## [What this task involves]
Out of the listing below, copy every line that carries the string "SELECT".

## [Data for this exercise]
========================

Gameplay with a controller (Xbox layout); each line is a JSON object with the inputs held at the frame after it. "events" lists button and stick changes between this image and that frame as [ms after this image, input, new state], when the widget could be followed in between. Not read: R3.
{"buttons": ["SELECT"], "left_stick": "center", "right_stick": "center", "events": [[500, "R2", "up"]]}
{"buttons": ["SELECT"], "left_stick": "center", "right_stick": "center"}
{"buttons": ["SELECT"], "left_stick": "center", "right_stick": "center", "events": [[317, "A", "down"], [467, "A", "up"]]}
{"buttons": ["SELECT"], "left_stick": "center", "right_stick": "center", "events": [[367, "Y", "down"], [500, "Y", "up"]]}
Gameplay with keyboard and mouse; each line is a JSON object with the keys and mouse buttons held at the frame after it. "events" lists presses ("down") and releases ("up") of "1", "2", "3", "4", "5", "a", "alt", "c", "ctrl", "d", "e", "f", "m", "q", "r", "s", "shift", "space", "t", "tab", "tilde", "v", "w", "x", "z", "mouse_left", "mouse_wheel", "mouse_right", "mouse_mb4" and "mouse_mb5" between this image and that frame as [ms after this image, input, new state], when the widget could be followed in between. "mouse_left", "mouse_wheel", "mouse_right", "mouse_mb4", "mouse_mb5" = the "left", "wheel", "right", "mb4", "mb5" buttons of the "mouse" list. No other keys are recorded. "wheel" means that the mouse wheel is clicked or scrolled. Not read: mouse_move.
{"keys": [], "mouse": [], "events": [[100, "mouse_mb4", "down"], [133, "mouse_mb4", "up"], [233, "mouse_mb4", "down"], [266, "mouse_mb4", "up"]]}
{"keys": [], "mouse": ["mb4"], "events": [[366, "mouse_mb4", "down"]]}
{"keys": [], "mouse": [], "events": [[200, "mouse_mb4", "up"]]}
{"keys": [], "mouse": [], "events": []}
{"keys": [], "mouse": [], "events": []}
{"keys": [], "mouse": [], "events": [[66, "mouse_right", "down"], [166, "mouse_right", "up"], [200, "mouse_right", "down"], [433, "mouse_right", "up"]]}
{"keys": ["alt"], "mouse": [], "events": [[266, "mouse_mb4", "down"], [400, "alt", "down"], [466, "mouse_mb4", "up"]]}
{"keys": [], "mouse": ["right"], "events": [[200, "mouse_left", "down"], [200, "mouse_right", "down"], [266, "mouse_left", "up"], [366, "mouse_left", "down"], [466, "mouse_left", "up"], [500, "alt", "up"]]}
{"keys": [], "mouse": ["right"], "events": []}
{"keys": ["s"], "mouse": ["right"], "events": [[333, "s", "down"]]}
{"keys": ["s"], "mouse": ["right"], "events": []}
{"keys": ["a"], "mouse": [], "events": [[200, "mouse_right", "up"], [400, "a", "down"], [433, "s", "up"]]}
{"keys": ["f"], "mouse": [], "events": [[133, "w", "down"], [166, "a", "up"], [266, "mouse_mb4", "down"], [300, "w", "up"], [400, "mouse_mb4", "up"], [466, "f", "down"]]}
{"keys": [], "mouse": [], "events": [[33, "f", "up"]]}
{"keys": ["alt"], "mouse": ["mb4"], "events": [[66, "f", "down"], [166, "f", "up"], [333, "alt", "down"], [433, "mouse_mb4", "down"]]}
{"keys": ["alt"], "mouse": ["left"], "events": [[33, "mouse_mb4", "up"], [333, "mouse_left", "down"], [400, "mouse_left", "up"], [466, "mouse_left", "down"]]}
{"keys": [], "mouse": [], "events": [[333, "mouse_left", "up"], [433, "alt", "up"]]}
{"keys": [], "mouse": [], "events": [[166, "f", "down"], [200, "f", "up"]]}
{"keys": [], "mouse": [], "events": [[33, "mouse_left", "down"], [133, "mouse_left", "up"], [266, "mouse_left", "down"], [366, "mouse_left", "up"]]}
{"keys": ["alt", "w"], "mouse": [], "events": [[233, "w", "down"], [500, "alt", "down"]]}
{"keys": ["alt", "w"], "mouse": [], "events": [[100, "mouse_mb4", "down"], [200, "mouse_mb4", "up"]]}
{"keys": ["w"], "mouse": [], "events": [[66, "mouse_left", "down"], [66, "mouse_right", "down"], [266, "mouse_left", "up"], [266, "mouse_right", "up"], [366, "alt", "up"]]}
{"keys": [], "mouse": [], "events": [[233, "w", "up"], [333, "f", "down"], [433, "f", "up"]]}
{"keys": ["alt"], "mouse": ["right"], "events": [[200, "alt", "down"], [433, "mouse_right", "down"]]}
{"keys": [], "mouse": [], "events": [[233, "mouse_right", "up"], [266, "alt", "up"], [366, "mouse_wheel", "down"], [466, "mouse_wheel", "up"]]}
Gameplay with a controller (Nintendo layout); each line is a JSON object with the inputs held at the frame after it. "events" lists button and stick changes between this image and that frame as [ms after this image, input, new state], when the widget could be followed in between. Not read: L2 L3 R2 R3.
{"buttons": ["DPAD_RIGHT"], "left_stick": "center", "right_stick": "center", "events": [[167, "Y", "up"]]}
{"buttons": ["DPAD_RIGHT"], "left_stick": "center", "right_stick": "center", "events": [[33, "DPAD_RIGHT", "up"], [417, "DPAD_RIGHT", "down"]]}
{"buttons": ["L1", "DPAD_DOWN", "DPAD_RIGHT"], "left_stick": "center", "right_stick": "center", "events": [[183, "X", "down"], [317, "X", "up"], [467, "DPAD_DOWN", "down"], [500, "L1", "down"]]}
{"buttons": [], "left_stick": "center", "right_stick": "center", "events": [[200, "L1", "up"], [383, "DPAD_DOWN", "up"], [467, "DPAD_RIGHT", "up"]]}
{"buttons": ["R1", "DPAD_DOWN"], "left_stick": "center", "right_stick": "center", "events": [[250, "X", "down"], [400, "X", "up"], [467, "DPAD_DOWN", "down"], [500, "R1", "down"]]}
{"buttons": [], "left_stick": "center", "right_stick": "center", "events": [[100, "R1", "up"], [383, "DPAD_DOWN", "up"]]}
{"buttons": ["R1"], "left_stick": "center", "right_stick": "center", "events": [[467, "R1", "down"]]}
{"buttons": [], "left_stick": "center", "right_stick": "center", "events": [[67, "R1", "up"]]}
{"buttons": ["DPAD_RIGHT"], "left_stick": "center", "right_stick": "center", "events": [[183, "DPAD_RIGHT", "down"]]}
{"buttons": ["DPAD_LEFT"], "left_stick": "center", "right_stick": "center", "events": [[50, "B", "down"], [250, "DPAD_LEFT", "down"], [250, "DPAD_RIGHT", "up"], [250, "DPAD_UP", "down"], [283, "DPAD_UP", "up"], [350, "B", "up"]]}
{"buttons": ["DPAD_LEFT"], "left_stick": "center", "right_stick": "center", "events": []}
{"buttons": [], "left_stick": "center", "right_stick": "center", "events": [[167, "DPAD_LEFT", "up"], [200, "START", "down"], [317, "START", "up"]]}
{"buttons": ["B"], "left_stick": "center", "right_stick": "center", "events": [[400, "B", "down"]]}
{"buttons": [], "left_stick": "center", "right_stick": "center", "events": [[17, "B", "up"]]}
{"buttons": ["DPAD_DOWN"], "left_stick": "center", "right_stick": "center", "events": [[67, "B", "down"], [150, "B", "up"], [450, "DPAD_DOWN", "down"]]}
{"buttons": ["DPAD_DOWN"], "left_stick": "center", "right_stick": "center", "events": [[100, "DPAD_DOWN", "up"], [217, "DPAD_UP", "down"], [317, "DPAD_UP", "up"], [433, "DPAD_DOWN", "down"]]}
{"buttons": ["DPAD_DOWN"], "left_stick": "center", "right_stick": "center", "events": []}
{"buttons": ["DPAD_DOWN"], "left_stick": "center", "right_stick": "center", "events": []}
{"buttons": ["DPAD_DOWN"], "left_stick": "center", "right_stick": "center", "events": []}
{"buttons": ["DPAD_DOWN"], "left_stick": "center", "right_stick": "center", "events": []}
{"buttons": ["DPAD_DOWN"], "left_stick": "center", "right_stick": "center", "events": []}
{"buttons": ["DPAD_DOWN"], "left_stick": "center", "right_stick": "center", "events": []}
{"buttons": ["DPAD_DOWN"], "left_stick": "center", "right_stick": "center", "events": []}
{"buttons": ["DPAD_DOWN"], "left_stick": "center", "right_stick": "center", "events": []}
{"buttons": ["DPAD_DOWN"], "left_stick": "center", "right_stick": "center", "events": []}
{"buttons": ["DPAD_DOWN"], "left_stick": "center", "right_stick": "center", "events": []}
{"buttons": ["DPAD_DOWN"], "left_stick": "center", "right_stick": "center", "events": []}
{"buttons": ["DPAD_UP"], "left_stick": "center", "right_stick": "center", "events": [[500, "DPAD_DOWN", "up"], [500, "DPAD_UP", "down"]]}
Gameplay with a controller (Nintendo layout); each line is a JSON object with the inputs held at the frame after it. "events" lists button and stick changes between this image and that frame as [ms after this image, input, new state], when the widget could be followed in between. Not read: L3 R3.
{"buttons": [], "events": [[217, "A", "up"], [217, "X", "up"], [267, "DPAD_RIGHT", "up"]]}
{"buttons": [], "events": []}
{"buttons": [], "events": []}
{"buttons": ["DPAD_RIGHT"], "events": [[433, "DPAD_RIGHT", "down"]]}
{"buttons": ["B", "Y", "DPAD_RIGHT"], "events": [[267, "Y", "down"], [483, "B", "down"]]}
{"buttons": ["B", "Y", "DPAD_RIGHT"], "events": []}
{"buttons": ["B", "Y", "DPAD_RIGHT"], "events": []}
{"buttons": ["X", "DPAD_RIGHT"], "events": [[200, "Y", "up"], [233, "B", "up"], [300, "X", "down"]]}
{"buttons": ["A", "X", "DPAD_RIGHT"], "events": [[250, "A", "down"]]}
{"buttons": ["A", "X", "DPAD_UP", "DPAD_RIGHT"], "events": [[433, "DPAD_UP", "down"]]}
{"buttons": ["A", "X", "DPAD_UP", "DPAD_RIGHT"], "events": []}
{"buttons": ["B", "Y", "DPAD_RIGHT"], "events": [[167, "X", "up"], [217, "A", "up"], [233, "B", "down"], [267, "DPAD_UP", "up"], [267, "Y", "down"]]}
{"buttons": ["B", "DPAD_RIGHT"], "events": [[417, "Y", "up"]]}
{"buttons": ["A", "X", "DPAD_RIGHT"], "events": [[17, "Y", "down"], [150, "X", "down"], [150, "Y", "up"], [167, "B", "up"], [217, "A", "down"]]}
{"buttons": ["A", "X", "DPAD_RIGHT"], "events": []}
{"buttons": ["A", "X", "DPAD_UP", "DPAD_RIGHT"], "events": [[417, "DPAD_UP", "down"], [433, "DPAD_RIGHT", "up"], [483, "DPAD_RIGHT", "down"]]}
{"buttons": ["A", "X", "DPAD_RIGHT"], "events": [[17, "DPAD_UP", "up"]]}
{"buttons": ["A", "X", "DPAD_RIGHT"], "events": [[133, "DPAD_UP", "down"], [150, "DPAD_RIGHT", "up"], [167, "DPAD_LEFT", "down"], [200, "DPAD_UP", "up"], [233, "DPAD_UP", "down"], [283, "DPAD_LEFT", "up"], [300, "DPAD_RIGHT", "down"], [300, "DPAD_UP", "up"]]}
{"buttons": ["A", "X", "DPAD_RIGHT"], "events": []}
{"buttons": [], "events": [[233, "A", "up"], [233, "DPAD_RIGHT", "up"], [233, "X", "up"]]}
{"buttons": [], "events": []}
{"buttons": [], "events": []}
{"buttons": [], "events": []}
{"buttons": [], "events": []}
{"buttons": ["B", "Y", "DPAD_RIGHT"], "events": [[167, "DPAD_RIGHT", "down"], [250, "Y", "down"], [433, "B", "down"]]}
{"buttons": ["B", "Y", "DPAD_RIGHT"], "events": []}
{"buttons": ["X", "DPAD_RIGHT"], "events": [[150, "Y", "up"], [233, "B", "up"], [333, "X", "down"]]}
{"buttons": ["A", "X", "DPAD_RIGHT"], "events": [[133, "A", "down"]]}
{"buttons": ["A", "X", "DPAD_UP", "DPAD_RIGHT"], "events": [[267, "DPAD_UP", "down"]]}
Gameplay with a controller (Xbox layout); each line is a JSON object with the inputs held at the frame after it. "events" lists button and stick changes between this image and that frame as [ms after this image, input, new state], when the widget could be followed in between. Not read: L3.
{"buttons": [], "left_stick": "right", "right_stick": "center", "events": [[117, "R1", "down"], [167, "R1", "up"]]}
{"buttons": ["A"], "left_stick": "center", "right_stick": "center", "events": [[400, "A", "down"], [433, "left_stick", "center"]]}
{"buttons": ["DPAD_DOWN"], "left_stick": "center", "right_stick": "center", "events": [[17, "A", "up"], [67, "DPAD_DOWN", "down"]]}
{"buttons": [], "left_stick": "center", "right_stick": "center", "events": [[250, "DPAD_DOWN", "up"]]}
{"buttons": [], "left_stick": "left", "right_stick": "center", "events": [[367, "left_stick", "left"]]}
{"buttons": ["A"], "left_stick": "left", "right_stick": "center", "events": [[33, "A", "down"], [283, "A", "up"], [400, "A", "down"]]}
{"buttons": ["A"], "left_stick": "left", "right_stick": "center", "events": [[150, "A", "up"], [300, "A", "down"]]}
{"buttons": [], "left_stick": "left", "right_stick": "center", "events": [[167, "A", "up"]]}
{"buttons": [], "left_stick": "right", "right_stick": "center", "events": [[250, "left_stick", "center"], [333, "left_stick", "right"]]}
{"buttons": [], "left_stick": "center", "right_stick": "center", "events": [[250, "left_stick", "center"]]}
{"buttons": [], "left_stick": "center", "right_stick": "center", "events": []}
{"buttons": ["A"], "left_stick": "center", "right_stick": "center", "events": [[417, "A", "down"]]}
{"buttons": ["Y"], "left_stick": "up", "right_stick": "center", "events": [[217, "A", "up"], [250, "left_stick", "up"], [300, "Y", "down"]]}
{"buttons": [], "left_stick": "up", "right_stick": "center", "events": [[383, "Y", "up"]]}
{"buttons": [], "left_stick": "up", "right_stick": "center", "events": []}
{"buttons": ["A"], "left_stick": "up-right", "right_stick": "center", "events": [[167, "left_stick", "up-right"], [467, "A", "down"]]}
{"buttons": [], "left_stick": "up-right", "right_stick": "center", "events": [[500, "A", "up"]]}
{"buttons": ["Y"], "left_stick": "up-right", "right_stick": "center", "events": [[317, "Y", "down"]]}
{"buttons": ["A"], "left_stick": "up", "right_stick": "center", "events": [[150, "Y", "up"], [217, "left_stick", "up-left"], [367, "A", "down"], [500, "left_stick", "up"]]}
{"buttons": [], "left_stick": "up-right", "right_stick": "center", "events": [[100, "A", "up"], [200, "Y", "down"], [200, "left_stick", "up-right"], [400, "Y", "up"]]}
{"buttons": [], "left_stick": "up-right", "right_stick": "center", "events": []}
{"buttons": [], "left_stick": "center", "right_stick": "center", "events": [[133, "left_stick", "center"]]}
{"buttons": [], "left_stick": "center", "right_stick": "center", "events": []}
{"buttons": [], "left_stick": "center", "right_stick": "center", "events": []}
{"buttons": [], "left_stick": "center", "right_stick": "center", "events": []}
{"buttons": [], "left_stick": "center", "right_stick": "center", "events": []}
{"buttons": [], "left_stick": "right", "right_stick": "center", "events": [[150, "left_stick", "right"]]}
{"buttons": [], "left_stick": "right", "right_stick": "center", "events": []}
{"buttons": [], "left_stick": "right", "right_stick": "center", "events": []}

========================

## [Output of the exercise]
{"buttons": ["SELECT"], "left_stick": "center", "right_stick": "center", "events": [[500, "R2", "up"]]}
{"buttons": ["SELECT"], "left_stick": "center", "right_stick": "center"}
{"buttons": ["SELECT"], "left_stick": "center", "right_stick": "center", "events": [[317, "A", "down"], [467, "A", "up"]]}
{"buttons": ["SELECT"], "left_stick": "center", "right_stick": "center", "events": [[367, "Y", "down"], [500, "Y", "up"]]}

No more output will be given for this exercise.